+++ SUPPLIED TEXT

Aside from occasionally asking her how she feels, or what she is thinking, the biggest thing I have asked of her is to use her eye for color to help me pick paint colors for my house. I hope that she is not frustrated by what she perceives as high expectations of her, but I wil be mindful of the possibility.
You says she's something "more" - and she is. She's a woman who's unable to verbalize her feelings, or to deal with the stress of an intimate relationship....so she binge drinks and isolates. Using alcohol as an alternative to coping skills isn't exactly a novel idea - but it's a universally bad one.
Obviously, saying that you hope this girl is the last one you'll ever date indicates clearly that your goal is to marry her. Unfortunately, that means that you're not allowing the reality of who she is to dissuade you from the happy ending you've got all worked out in your head. You've stated - in more than one way - that you're willing to sacrifice anything in order to make this relationship work. Unfortunately, I have a feeling you're willingness to sacrifice everything is going to be put to the test.
You say you don't need her to understand you? Seriously, you don't? You want to marry this girl, and you don't need her to understand you? Exactly why is that? Because you're not worth understanding? You're doing all this caretaking and wearing out all of your kid gloves on her, and the only thing you've asked her to do for you is look at some paint chips? Your statements detailing the endless ways in which you're willing to subjugate your needs for this relationship are nothing short of stunning.

++++++

*TASK LIST*
1. Answer these questions about the relationship advice passage:
(a) What is the biggest thing the first writer has asked of her?
(b) What does she do instead of verbalizing her feelings or dealing with the stress of an intimate relationship?
(c) According to the reply, what does hoping she is the last one you'll ever date clearly indicate?
2. Carry the relationship advice passage forward from its last sentence.
The data after the relationship advice passage comes from a different source.

+++ DATA RECORDS

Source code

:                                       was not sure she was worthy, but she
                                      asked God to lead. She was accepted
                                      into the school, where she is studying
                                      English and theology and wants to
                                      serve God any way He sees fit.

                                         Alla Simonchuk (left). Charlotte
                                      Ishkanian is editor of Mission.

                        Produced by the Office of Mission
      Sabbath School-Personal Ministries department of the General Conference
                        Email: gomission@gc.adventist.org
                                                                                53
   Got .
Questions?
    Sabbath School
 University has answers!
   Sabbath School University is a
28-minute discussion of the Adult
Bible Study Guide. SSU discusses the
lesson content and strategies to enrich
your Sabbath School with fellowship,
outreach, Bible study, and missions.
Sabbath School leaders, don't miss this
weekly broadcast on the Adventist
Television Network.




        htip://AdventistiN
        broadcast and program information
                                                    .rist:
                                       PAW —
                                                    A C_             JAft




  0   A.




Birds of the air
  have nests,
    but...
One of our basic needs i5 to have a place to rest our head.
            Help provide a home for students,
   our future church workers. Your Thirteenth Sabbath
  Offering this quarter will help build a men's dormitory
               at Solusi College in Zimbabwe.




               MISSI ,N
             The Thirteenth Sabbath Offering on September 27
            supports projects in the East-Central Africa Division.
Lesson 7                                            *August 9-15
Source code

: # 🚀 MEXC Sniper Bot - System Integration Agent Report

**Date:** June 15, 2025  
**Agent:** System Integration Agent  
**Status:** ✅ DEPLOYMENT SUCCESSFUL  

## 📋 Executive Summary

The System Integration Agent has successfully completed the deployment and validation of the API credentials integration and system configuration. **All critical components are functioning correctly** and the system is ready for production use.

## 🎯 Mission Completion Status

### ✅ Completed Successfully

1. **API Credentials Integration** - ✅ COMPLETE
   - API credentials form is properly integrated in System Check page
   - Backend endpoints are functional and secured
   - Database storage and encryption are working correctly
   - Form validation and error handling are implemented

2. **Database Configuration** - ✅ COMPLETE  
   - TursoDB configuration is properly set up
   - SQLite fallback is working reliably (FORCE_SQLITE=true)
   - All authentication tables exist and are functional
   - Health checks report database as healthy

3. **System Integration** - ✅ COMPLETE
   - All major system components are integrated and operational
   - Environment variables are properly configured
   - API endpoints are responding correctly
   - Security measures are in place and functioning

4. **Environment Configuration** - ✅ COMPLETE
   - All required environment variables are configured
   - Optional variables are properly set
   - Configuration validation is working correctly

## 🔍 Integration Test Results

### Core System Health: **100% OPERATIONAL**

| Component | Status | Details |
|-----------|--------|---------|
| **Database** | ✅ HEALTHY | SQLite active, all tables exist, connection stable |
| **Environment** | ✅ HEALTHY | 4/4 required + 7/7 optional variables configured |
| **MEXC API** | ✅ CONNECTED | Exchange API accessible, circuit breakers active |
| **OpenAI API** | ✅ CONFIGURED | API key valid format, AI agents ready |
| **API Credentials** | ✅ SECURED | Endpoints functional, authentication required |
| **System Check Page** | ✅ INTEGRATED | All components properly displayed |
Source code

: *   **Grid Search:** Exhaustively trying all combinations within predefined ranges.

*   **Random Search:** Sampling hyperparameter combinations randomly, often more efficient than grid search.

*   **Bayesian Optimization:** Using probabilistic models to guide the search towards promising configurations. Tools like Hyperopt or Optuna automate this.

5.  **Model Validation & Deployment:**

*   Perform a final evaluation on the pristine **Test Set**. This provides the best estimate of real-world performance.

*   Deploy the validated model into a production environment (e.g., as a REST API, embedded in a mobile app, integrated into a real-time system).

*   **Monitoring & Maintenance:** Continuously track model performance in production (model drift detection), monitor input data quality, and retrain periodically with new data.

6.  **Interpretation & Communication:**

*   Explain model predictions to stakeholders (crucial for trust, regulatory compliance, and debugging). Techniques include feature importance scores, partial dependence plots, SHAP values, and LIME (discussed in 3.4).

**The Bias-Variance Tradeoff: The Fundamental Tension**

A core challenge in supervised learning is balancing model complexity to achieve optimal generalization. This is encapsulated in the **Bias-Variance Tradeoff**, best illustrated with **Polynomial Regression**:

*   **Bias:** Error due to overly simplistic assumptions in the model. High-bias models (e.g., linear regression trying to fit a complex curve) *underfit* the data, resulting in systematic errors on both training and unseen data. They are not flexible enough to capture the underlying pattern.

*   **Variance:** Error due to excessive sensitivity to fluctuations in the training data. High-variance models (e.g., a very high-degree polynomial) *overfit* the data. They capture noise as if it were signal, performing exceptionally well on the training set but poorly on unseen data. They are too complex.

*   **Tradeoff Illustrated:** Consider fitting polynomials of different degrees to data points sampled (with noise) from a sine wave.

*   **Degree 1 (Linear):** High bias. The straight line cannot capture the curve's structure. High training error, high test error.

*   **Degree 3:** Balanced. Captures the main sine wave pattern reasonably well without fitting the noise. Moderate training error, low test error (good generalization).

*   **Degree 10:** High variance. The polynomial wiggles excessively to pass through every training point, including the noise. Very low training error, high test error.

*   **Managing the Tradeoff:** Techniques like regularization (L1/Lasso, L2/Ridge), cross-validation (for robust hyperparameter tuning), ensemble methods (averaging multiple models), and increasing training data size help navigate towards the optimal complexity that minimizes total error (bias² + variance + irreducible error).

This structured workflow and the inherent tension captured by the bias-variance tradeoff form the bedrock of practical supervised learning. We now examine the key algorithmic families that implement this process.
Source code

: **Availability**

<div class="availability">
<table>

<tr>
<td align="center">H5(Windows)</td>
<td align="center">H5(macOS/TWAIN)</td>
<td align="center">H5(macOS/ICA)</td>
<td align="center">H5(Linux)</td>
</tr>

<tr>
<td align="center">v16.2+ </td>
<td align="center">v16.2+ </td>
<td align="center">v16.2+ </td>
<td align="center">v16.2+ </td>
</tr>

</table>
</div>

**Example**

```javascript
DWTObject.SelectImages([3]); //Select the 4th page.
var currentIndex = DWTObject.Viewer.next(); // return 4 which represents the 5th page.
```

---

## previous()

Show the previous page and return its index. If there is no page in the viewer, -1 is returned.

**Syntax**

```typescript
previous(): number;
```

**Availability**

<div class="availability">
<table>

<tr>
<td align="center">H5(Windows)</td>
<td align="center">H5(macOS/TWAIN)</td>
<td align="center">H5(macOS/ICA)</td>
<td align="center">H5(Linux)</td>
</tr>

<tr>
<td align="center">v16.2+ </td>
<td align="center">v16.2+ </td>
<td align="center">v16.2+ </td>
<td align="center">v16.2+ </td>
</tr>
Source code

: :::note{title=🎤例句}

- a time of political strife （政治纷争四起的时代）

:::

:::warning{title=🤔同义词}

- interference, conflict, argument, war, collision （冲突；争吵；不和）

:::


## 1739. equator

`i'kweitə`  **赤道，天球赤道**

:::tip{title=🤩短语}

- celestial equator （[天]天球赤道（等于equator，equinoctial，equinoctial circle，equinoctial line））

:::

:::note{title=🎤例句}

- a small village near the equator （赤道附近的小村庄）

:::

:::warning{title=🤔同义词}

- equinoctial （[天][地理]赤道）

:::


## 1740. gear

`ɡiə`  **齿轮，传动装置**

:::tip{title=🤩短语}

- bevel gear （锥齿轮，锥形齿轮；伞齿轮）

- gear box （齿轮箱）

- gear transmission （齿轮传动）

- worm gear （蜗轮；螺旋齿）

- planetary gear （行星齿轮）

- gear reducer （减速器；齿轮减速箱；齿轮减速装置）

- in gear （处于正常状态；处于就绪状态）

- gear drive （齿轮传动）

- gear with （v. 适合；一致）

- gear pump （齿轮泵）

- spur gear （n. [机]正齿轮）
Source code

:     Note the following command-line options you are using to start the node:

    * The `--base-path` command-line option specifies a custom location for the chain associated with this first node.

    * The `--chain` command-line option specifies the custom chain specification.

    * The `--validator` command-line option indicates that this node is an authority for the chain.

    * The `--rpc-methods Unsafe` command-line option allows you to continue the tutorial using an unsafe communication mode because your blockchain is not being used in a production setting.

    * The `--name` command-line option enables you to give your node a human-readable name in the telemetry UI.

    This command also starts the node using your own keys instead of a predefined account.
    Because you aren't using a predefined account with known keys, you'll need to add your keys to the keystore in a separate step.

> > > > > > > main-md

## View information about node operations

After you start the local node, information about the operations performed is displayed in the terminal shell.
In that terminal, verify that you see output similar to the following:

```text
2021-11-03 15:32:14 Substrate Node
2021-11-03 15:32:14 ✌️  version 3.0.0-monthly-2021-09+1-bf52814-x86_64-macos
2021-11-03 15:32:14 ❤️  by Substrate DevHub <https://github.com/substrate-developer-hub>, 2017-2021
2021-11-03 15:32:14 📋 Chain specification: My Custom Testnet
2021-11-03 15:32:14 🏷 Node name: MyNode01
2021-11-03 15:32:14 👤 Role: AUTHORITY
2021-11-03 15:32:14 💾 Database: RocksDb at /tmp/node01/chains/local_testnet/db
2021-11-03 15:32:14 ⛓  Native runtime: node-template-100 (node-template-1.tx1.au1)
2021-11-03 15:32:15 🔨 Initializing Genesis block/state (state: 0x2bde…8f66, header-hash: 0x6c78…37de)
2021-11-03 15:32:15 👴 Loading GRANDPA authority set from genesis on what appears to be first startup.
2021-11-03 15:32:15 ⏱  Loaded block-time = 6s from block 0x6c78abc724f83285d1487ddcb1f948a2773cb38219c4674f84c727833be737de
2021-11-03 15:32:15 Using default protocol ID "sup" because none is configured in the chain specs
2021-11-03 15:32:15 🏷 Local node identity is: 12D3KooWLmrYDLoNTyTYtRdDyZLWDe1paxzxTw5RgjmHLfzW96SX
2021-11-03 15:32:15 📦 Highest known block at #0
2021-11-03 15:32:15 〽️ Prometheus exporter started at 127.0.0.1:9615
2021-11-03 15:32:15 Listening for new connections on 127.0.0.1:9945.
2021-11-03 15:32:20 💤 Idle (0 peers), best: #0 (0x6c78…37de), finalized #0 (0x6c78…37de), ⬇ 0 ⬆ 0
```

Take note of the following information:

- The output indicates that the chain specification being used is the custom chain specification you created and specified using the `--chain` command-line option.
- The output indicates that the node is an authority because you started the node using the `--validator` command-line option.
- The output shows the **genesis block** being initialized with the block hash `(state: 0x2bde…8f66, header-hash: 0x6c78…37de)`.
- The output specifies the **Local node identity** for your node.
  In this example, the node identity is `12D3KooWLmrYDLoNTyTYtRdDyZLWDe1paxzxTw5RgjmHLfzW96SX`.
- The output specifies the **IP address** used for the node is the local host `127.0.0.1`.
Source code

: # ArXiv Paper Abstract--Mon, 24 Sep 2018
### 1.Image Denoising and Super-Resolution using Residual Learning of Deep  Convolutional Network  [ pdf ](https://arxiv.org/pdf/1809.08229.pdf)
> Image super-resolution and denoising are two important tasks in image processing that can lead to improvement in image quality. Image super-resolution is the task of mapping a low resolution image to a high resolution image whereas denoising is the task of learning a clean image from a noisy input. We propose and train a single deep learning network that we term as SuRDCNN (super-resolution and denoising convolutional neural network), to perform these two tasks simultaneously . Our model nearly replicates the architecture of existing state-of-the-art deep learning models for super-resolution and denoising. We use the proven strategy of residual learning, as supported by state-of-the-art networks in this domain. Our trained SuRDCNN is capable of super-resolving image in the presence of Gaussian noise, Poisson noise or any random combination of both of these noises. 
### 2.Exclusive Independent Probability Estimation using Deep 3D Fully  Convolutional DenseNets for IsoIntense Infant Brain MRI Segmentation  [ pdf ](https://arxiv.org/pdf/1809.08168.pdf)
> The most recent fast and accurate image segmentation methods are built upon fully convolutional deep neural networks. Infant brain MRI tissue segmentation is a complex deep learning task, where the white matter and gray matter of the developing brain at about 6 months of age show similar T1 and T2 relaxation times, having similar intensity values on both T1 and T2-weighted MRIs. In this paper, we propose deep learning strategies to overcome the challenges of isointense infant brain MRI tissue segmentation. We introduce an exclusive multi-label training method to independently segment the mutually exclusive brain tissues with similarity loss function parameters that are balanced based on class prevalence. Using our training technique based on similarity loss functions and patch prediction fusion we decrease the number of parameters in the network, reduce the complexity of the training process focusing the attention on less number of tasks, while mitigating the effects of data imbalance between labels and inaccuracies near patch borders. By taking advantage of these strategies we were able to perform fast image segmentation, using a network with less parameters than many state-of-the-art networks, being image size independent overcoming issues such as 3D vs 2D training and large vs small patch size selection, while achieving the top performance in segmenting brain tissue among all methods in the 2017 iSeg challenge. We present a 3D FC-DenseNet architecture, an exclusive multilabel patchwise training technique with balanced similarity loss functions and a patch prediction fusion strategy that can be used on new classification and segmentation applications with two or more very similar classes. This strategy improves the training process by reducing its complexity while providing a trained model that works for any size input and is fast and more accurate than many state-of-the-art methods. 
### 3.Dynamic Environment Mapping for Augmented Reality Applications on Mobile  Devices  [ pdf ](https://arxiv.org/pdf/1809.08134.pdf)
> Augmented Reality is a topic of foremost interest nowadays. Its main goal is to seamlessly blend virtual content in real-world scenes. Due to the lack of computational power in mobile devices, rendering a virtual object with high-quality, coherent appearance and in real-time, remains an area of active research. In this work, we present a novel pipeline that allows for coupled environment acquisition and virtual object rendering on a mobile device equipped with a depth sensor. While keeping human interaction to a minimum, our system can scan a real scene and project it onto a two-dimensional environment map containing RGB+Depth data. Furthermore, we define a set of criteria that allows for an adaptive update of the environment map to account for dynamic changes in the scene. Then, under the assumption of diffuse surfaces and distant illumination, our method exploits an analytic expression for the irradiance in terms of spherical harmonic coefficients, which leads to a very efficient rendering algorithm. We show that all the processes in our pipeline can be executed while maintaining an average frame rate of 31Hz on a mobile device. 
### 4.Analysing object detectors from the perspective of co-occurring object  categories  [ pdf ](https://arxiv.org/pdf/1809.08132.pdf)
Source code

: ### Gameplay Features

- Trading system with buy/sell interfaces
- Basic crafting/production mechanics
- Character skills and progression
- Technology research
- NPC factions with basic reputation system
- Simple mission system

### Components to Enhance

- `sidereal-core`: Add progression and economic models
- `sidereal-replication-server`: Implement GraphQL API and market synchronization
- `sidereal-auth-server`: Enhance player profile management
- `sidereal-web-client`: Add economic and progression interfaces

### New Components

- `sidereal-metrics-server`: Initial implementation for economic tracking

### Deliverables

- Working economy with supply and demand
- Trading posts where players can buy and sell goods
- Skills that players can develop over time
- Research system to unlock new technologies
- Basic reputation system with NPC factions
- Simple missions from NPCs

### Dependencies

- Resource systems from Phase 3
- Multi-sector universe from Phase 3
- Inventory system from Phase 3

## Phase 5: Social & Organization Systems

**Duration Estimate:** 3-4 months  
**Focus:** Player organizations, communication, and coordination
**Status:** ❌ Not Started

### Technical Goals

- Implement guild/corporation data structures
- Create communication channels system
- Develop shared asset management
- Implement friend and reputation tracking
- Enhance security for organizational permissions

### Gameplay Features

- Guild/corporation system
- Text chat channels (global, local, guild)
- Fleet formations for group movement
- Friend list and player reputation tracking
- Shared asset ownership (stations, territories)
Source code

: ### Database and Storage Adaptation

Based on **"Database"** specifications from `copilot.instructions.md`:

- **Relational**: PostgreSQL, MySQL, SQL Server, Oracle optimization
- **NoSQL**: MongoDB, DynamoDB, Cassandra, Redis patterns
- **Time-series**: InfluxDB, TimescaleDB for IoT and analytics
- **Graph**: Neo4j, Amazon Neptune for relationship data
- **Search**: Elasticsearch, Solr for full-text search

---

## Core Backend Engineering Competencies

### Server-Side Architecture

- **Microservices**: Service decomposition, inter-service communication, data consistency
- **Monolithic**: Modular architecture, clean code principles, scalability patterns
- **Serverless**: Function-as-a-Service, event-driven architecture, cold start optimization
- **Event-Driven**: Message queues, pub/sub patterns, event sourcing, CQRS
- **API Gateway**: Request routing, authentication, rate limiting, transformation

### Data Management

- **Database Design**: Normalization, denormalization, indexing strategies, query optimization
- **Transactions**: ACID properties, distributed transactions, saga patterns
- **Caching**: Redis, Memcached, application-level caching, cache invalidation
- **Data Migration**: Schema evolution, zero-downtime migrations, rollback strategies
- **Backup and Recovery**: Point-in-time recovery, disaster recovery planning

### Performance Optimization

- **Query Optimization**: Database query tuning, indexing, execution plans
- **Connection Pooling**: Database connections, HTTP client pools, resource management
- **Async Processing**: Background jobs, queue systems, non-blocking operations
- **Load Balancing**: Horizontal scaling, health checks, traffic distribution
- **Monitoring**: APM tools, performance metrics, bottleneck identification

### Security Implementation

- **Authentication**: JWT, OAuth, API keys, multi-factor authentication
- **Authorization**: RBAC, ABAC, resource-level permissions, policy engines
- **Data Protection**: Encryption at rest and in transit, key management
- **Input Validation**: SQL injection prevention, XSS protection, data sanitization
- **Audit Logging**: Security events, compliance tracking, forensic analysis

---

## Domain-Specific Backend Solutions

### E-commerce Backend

++++++

*RESPONSES FOR EACH TASK*
1.
(a) To use her eye for color to help pick paint colors for the house.
(b) She binge drinks and isolates.
(c) That the goal is to marry her.

2.
I'm sorry - there's nothing noble or romantic about what you're doing. IMO, you're incapable of achieving true emotional intimacy with another person, so you've subconsciously chosen a partner who is incapable of providing it. Problem is, you don't accept that you can't have an emotionally intimate relationship, so you're consciously pursuing all the trappings of an intimate relationship - with a woman who can't give you what you consciously desire. If only you could make yourself not want an emotionally intimate relationship - but you can't. Because the overwhelming majority of people on this planet are not built to go through life alone. Your best option is to do the work to make yourself capable of achieving intimacy, and then choose a healthy partner. Unfortunately, I think you're going to have to go through absolute agony before you're ready to do that. Good luck.
_________________
What you feel is what you are and what you are is beautiful...
hi, please don't worry too much! I too have AS. This guy and I fell for each other because of intellectual interests. He has great emotional needs although he is nerdy. I'm rather frigid but he's been patient with me so far. He confides his emotions in me (but not his feelings for me directly, though he has hinted) and that is a compromise. It's common for AS women to be frigid but it does not mean they have no feelings. They do, but do not understand feelings well. I think it is possible that your girlfriend is mentally and emotionally attracted to you but not physically. On the brighter side at least the relationship is not based wholly on physical attraction, which can be disastrous. Over time perhaps she'll open up to you. I dislike being touched by people but after a long time I like being hugged by my close friends.